- _Fonte_:
******************************
Para o atual Secretário da Reforma do Judiciário do Ministério a Justiça, Flávio Caetano, o Brasil precisa enfrentar decisivamente a crença de que ter acesso à Justiça é entrar com processos nos fóruns e tribunais do país. O cidadão que tem direitos violados quer mais do que as portas do Judiciário abertas a suas demandas, quer e busca uma resposta efetiva que recoloque as coisas em seus devidos lugares. E isso pode ser feito no Poder Judiciário ou, preferencialmente, fora dele.
É com esse conceito em mente que o secretário encomendou seis linhas de pesquisa para identificar os problemas que tornam o Judiciário lento e obter soluções para colocar em prática uma política nacional de acesso à Justiça que tenha como um de seus eixos a resolução de conflitos por meio de mediação e conciliação. Também estabeleceu, de pronto, um canal de diálogo com juízes, desembargadores, ministros e com o Conselho Nacional de Justiça para encontrar seu campo de atuação.
O secretário considera que o Brasil se destaca em termos de segurança jurídica, entre os países que compõem o chamado Bric. Para ele, o arcabouço legislativo e a estrutura do Poder Judiciário do país são exemplos, em muitos pontos, para outros países. O problema é a morosidade. E morosidade se resolve com gestão e investimento. “Dos possíveis problemas, a gestão é o menor. Se tivéssemos de mudar o arcabouço legal ou a estrutura do Judiciário, levaríamos mais de um século”, afirmou.
******************************
- _Dados fornecidos_:
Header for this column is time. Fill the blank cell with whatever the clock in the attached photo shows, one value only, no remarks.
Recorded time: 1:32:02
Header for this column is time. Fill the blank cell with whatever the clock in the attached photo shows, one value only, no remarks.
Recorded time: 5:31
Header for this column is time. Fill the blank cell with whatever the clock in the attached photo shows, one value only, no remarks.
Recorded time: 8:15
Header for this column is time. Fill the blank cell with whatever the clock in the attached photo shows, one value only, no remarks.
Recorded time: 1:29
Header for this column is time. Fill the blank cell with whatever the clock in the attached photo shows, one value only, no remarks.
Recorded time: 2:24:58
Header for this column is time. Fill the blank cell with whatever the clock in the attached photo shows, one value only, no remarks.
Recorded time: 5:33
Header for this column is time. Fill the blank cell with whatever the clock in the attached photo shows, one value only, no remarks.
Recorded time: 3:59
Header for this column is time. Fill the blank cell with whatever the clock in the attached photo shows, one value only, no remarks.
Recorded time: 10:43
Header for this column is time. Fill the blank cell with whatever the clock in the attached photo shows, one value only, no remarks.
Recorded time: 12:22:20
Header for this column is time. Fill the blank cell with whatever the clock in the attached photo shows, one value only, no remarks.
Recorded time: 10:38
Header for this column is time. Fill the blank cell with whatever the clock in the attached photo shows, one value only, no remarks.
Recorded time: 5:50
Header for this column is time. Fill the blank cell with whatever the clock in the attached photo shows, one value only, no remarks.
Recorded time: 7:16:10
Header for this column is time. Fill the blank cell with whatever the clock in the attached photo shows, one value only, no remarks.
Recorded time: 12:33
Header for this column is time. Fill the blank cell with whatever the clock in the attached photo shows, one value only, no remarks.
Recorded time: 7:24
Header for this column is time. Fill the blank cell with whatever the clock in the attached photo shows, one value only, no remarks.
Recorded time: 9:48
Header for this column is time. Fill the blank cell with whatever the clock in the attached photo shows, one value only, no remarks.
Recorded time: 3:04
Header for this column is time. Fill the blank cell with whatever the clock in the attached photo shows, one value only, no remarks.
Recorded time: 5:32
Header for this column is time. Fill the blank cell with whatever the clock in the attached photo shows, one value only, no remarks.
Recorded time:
******************************
- _Enunciado A_:
Na fonte sobre o acesso à Justiça, quantas linhas de pesquisa o secretário encomendou?
- _Enunciado B_:
Com base na fonte sobre o acesso à Justiça, explique por que o secretário considera a gestão o menor dos possíveis problemas.
- _Enunciado C_:
Retome a fonte sobre o acesso à Justiça a partir do ponto em que ela termina.

- _Resposta A_:
Seis linhas de pesquisa.

- _Resposta B_:
Para ele, a morosidade, que é o problema, se resolve com gestão e investimento. Já mudar o arcabouço legal ou a estrutura do Judiciário levaria mais de um século.

- _Resposta C_:
Em entrevista concedida à revista Consultor Jurídico, Flávio Caetano contou alguns de seus planos: a aprovação de linhas de financiamento, via BNDES, para investimentos nos órgãos que compõem o sistema de Justiça e a possibilidade de se estabelecer parcerias público-privadas no Judiciário. “Temos de ser criativos”, afirmou.
A criação de uma rede de advocacia popular e a fixação de câmaras administrativas de solução de conflitos em torno de serviços regulados, como energia elétrica e telefonia, dentro das agências reguladoras, são duas das possibilidades de aperfeiçoamento do sistema de Justiça lançadas pelo secretário. A ideia é estudar as possibilidades e, a partir dos resultados dos estudos, conversar com as instituições que possam auxiliar na implantação das soluções. “Não se faz política pública sem diálogo”.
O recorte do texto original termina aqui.